Un enseignant manifeste en travaillant gratuitement: "le pacte d’excellence est désastreux"

Un enseignant sérésien a décidé de manifester autrement qu’une simple grève pour donner une autre image de l’enseignement.

Romain Helas
Un enseignant manifeste en travaillant gratuitement: "le pacte d’excellence est désastreux"
Sous l’effet de la propagation du variant Omicron, le nombre d’absents, auprès des élèves comme des enseignants, a atteint des niveaux records la semaine dernière. ©Eda - Florent Marot

Frédéric Jamin est un enseignant en colère. En colère contre ce pacte d’excellence qui fait tant débat. Pour lui, aucun doute, ce fameux pacte est désastreux. Alors, pour manifester son mécontentement, il a décidé de mener une pratique peu courante: travailler gratuitement.

Durant vingt-quatre heures, celui qui donne cours du côté de Sainte-Marie à Seraing a refusé d'être payé pour faire grève. Le besoin de montrer une vraie image de ce qu'est un enseignant est pour lui primordial. "Les gens ont énormément de caricatures sur ce qu'est un enseignant. J'entends qu'on ne travaille que six mois sur l'année, qu'on ne fait rien alors que c'est complètement faux. Faire grève pourrait donner raison à ces idées alors j'ai décidé de donner cours gratuitement afin de contrecarrer ce que les gens pensent."

Diplômé dans l'enseignement primaire, Frédéric donne désormais cours dans des classes différenciées. Il observe au fur et à mesure du temps les dérives des politiques et ce pacte d'excellence est pour lui tout, sauf excellent. "Les politiques sont en train de tuer l'enseignement. Le tronc commun va supprimer les classes différenciées, l'enseignement spécialisé sera désengorgé au maximum, ça va être la catastrophe dans les classes."

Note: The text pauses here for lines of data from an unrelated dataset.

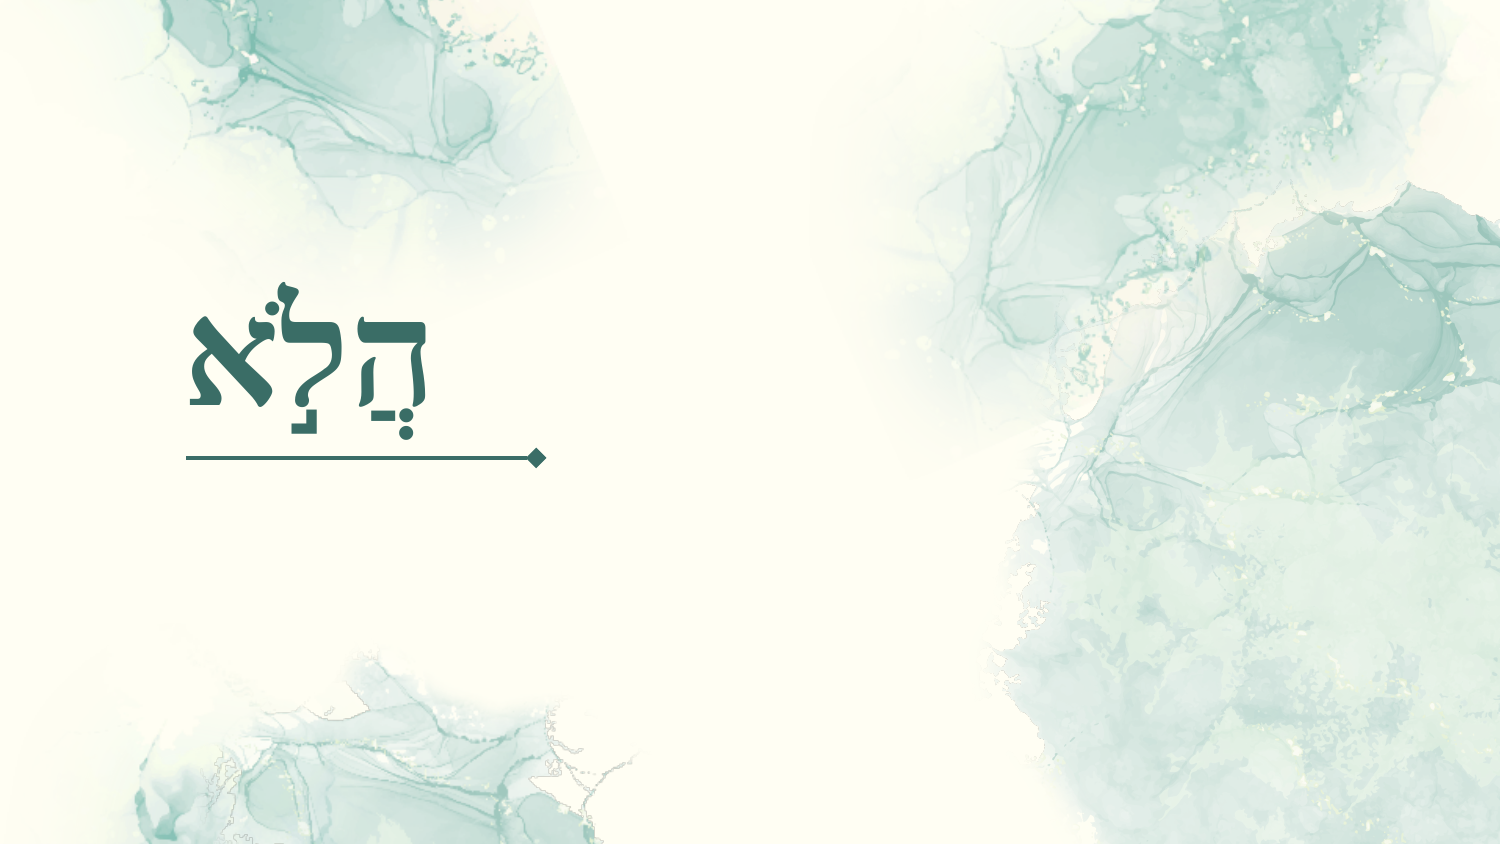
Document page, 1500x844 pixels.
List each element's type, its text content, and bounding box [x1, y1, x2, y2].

title הֲלֹ֣א [168, 240, 673, 451]
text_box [967, 179, 1500, 455]
picture [159, 580, 457, 844]
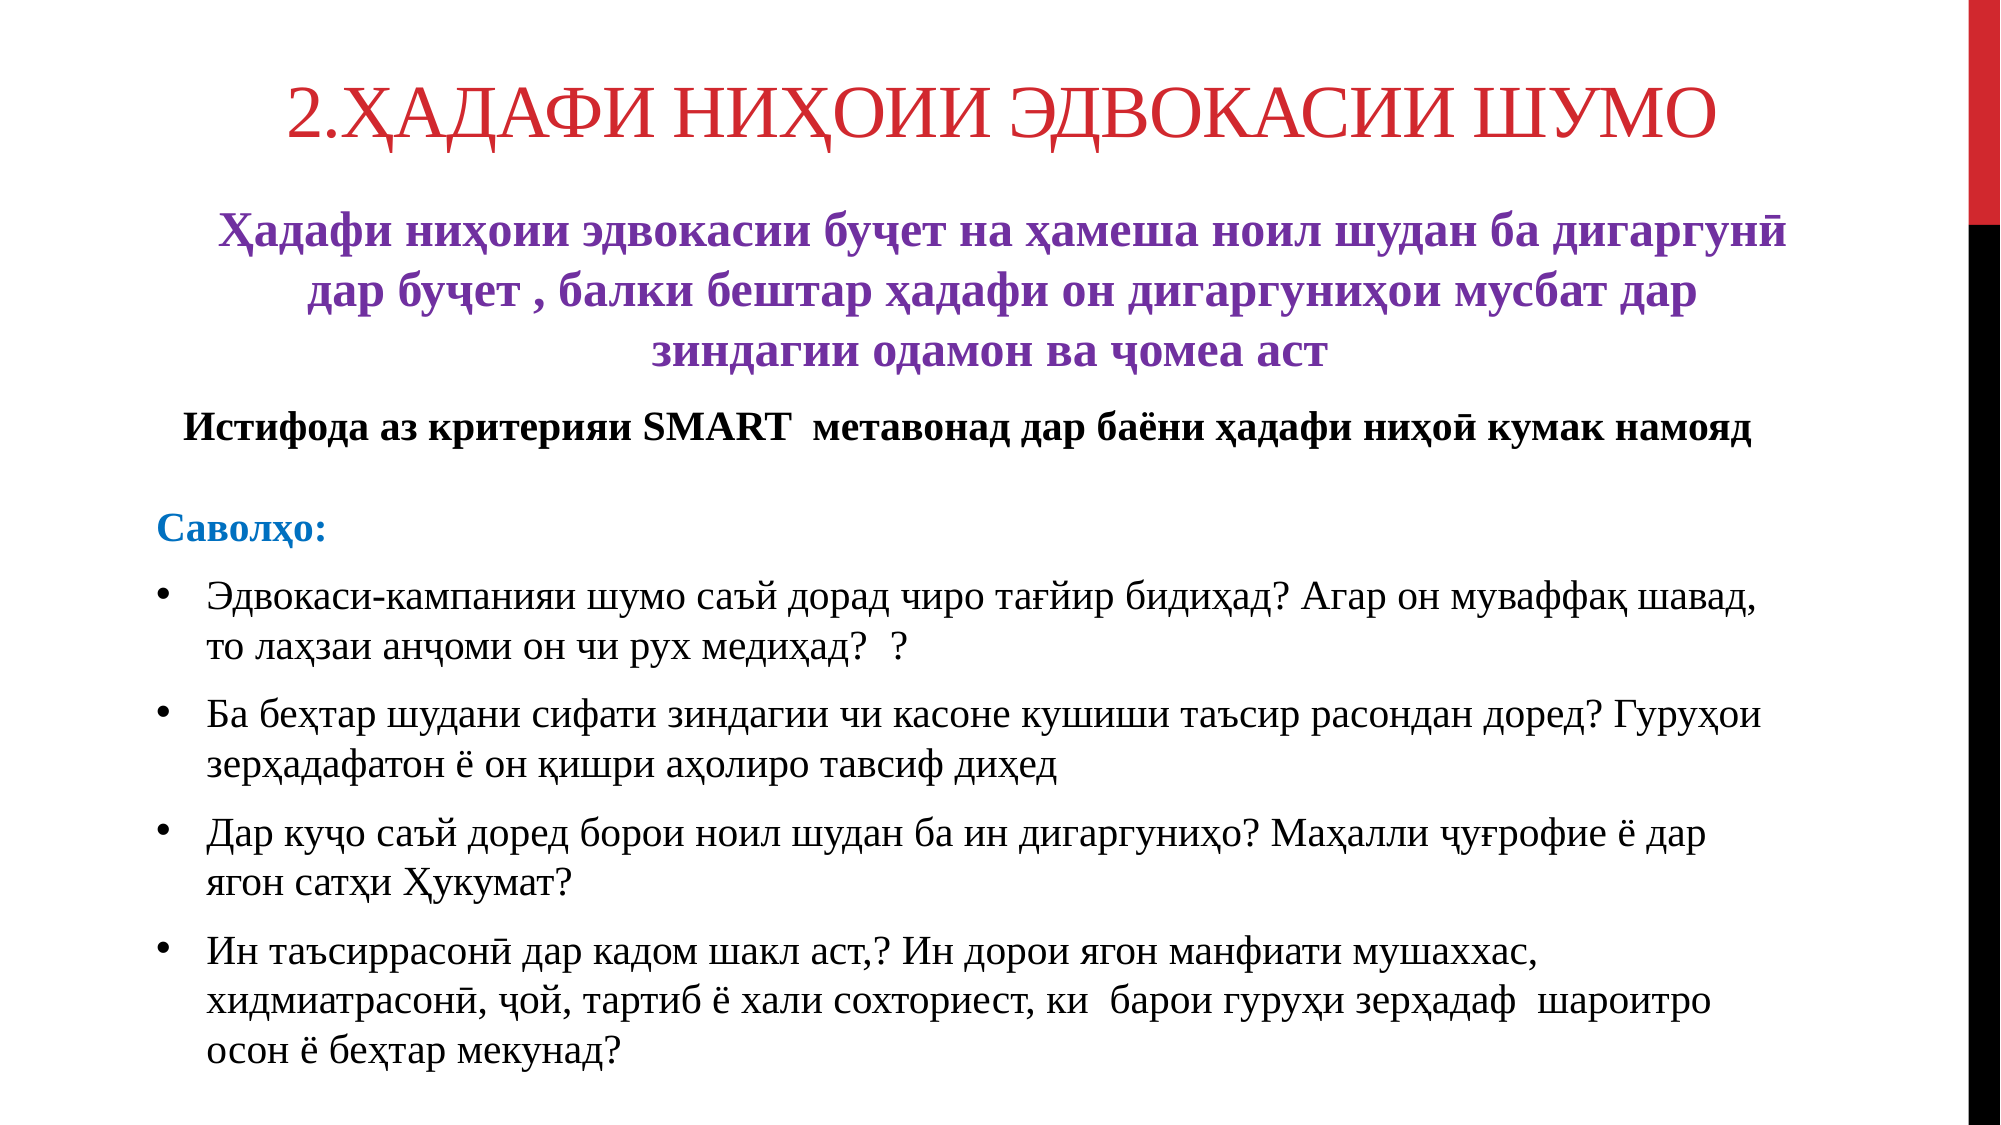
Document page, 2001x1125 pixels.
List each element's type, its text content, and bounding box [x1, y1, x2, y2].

list Саволҳо: Эдвокаси-кампанияи шумо саъй дорад чиро тағйир бидиҳад? Агар он муваффақ шавад, то лаҳзаи анҷоми он чи рух медиҳад? ? Ба беҳтар шудани сифати зиндагии чи касоне кушиши таъсир расондан доред? Гуруҳои зерҳадафатон ё он қишри аҳолиро тавсиф диҳед Дар куҷо саъй доред борои ноил шудан ба ин дигаргуниҳо? Маҳалли ҷуғрофие ё дар ягон сатҳи Ҳукумат? Ин таъсиррасонӣ дар кадом шакл аст,? Ин дорои ягон манфиати мушаххас, хидмиатрасонӣ, ҷой, тартиб ё хали сохториест, ки барои гуруҳи зерҳадаф шароитро осон ё беҳтар мекунад? [141, 492, 1808, 1082]
text_box Истифода аз критерияи SMART метавонад дар баёни ҳадафи ниҳоӣ кумак намояд [168, 391, 1767, 457]
title 2.Ҳадафи ниҳоии эдвокасии шумо [99, 41, 1905, 160]
text_box Ҳадафи ниҳоии эдвокасии буҷет на ҳамеша ноил шудан ба дигаргунӣ дар буҷет , балки бештар ҳадафи он дигаргуниҳои мусбат дар зиндагии одамон ва ҷомеа аст [197, 189, 1808, 384]
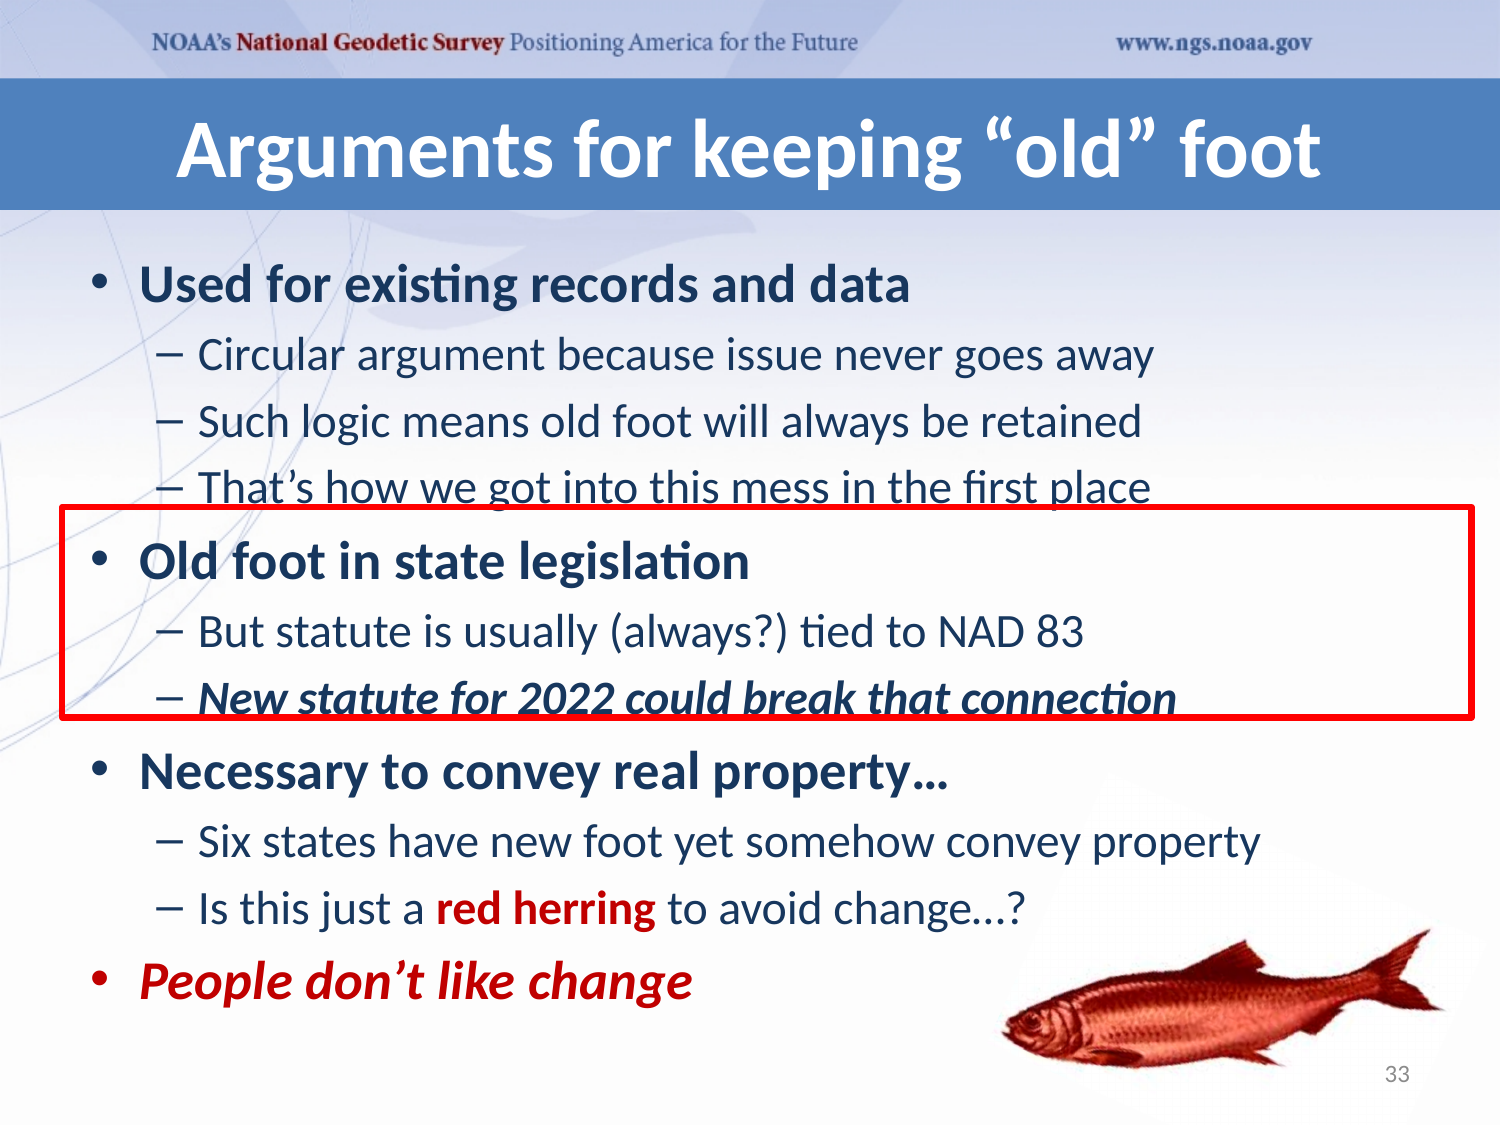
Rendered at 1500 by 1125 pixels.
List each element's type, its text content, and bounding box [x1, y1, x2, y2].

Avec ce pacte, l'enseignement en Belgique deviendrait un enseignement d'élite selon l'enseignant de français et de mathématique. "Si on ne fait pas des classes de niveau, on va se retrouver coincé. Sur une classe de vingt-cinq élèves, on ne peut pas laisser tomber dix-sept pour leur demander d'aller au fond de la classe, c'est aberrant. Mais comme ça demande du temps, les élèves qui avancent plus vite seront désavantagés. On se dirige droit vers un enseignement d'élite ou les plus démunis vont se retrouver sur le côté. "

Un enseignement d’élite

Pour tenter d'enrayer tout cela, la grève traditionnelle n'est pas la bonne stratégie selon Frédéric. Pour montrer un signal important aux politiques, la population doit être avec les enseignants et pas l'inverse. "Ce qui m'a dérangé avec cette grève, c'est qu'on a parlé de l'argent alors que ce n'est pas le sujet principal. Comme les gens pensent que nous ne travaillons pas et que nous revendiquons la même chose, ça devient carrément contre-productif car on se met l'opinion à dos. J'ai voulu montrer aux parents que si je manifestais en travaillant gratuitement, c'est pour aider leurs enfants et non pas pour moi me reposer."

Conscient de l’importance du moment, Frédéric Jamin continuera à manifester avec les syndicats. Il demande d’ailleurs à tous les enseignants de venir rejoindre la manifestation à Liège qui se déroulera à la sortie des vacances de Pâques.